— START —

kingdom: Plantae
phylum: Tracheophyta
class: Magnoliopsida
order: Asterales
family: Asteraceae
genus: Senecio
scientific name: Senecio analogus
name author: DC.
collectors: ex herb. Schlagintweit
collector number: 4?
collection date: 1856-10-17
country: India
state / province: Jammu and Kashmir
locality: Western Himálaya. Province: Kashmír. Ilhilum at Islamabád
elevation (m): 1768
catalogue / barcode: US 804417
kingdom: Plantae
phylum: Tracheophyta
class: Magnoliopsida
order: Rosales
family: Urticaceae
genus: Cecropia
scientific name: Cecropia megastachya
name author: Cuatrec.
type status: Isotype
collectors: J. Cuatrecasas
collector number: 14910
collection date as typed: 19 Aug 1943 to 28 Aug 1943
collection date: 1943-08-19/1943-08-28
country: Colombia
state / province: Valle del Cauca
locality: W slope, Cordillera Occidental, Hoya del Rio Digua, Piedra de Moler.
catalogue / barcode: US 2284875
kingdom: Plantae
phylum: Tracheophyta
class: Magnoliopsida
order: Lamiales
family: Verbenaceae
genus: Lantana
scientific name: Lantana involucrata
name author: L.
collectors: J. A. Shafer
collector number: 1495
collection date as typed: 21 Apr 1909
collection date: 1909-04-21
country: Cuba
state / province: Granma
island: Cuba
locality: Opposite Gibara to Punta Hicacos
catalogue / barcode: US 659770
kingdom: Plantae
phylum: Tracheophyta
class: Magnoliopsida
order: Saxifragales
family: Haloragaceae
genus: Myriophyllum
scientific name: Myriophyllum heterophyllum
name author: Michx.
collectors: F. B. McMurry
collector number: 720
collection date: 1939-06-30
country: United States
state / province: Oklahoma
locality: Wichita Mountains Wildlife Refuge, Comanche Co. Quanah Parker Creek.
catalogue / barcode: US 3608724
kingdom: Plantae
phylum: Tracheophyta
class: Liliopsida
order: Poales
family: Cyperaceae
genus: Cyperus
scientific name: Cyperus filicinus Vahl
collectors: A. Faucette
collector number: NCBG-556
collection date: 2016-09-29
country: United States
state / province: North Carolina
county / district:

— END —

Could you output every one of the lines above again, word for word and without any change?

RESPONSE TO THIS EXERCISE =>
kingdom: Plantae
phylum: Tracheophyta
class: Magnoliopsida
order: Asterales
family: Asteraceae
genus: Senecio
scientific name: Senecio analogus
name author: DC.
collectors: ex herb. Schlagintweit
collector number: 4?
collection date: 1856-10-17
country: India
state / province: Jammu and Kashmir
locality: Western Himálaya. Province: Kashmír. Ilhilum at Islamabád
elevation (m): 1768
catalogue / barcode: US 804417
kingdom: Plantae
phylum: Tracheophyta
class: Magnoliopsida
order: Rosales
family: Urticaceae
genus: Cecropia
scientific name: Cecropia megastachya
name author: Cuatrec.
type status: Isotype
collectors: J. Cuatrecasas
collector number: 14910
collection date as typed: 19 Aug 1943 to 28 Aug 1943
collection date: 1943-08-19/1943-08-28
country: Colombia
state / province: Valle del Cauca
locality: W slope, Cordillera Occidental, Hoya del Rio Digua, Piedra de Moler.
catalogue / barcode: US 2284875
kingdom: Plantae
phylum: Tracheophyta
class: Magnoliopsida
order: Lamiales
family: Verbenaceae
genus: Lantana
scientific name: Lantana involucrata
name author: L.
collectors: J. A. Shafer
collector number: 1495
collection date as typed: 21 Apr 1909
collection date: 1909-04-21
country: Cuba
state / province: Granma
island: Cuba
locality: Opposite Gibara to Punta Hicacos
catalogue / barcode: US 659770
kingdom: Plantae
phylum: Tracheophyta
class: Magnoliopsida
order: Saxifragales
family: Haloragaceae
genus: Myriophyllum
scientific name: Myriophyllum heterophyllum
name author: Michx.
collectors: F. B. McMurry
collector number: 720
collection date: 1939-06-30
country: United States
state / province: Oklahoma
locality: Wichita Mountains Wildlife Refuge, Comanche Co. Quanah Parker Creek.
catalogue / barcode: US 3608724
kingdom: Plantae
phylum: Tracheophyta
class: Liliopsida
order: Poales
family: Cyperaceae
genus: Cyperus
scientific name: Cyperus filicinus Vahl
collectors: A. Faucette
collector number: NCBG-556
collection date: 2016-09-29
country: United States
state / province: North Carolina
county / district:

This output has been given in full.